Island in Franz Josef Land, Russia

Rainer Island or Rainier Island (Остров Райнера; Ostrov Raynyera) is an island in Franz Josef Land, Russia. Lat. 81° 42' N; long 59° 00' E.

==Geography==
Rainer Island has a roughly round shape, with a diameter of 14 km. Its area is 140 km² and practically all of it is glaciated. Its highest point is 284 m and it is the summit of the Kupol Vostok Vtoroy (Купол Восток Второй) ice dome that covers the central part of the island.

This island was named by the Austro-Hungarian North Pole Expedition after nobleman Rainer Joseph Johann Michael Franz Hieronymus, Archduke of Austria, Prince Royal of Hungary and Bohemia, also known as the Archduke Rainer of Austria, one of the aristocrats who helped to finance the private venture.

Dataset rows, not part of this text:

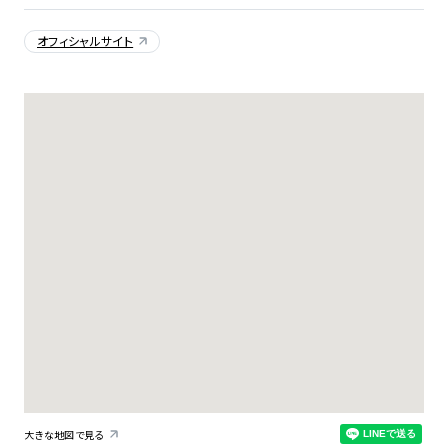
オフィシャルサイト
大きな地図で見る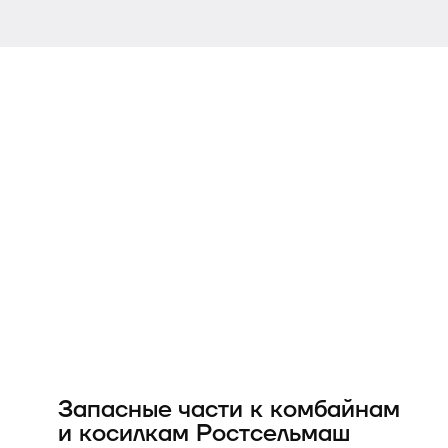
Запасные части к комбайнам
и косилкам Ростсельмаш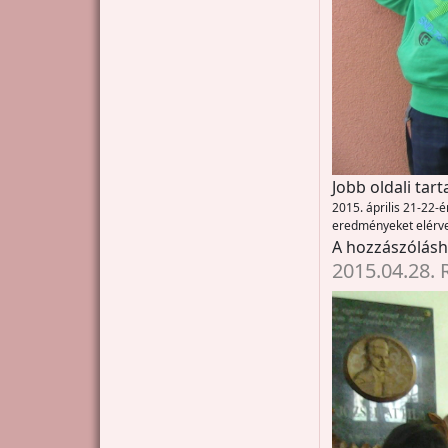
Jobb oldali tar
2015. április 21-22-é
eredményeket elérv
A hozzászólás
2015.04.28. 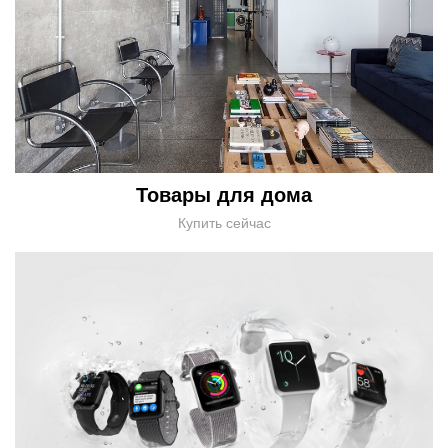
Товары для дома
Купить сейчас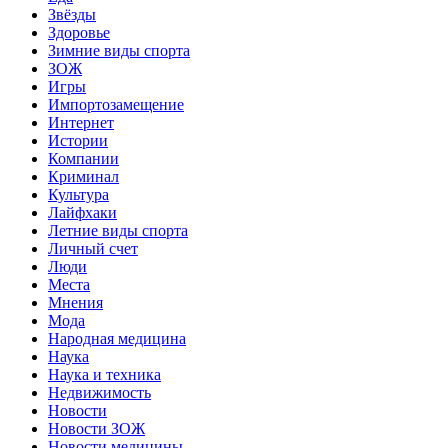
Звёзды
Здоровье
Зимние виды спорта
ЗОЖ
Игры
Импортозамещение
Интернет
Истории
Компании
Криминал
Культура
Лайфхаки
Летние виды спорта
Личный счет
Люди
Места
Мнения
Мода
Народная медицина
Наука
Наука и техника
Недвижимость
Новости
Новости ЗОЖ
Новости медицины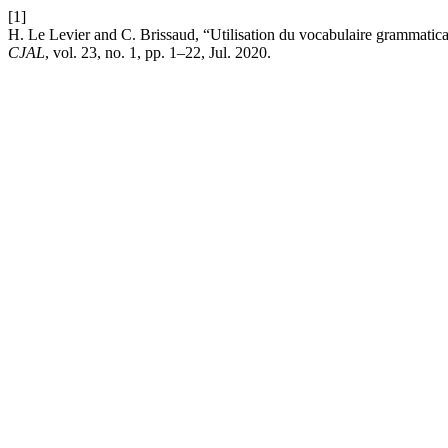
[1]
H. Le Levier and C. Brissaud, “Utilisation du vocabulaire grammatica
CJAL
, vol. 23, no. 1, pp. 1–22, Jul. 2020.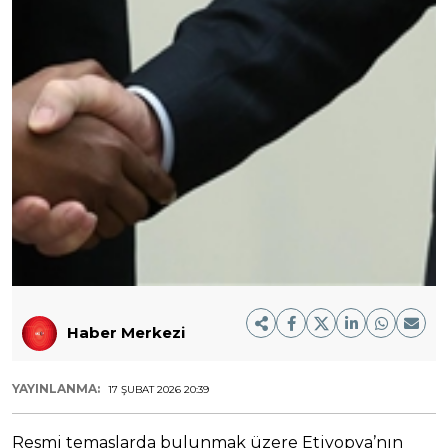
Haber Merkezi
YAYINLANMA:
17 ŞUBAT 2026 20:39
Resmi temaslarda bulunmak üzere Etiyopya’nın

Rainer Island is part of the Zemlya Zichy subgroup of the Franz Joseph Archipelago. It is located east of Karl-Alexander Island and very close to it, separated by a 2.5 km narrow sound.

==Adjacent islands==
- At the northern end of the sound between Rainer Island and Karl-Alexander Island there is a group of islets known as Lesgaft Reefs (рифы Лесгафта). These were named after Russian social reformer Peter Lesgaft.
- Close to the northeastern shore of Rainer Island there is a small islet called Ostrov Ivanova which is only 0.6 km in length.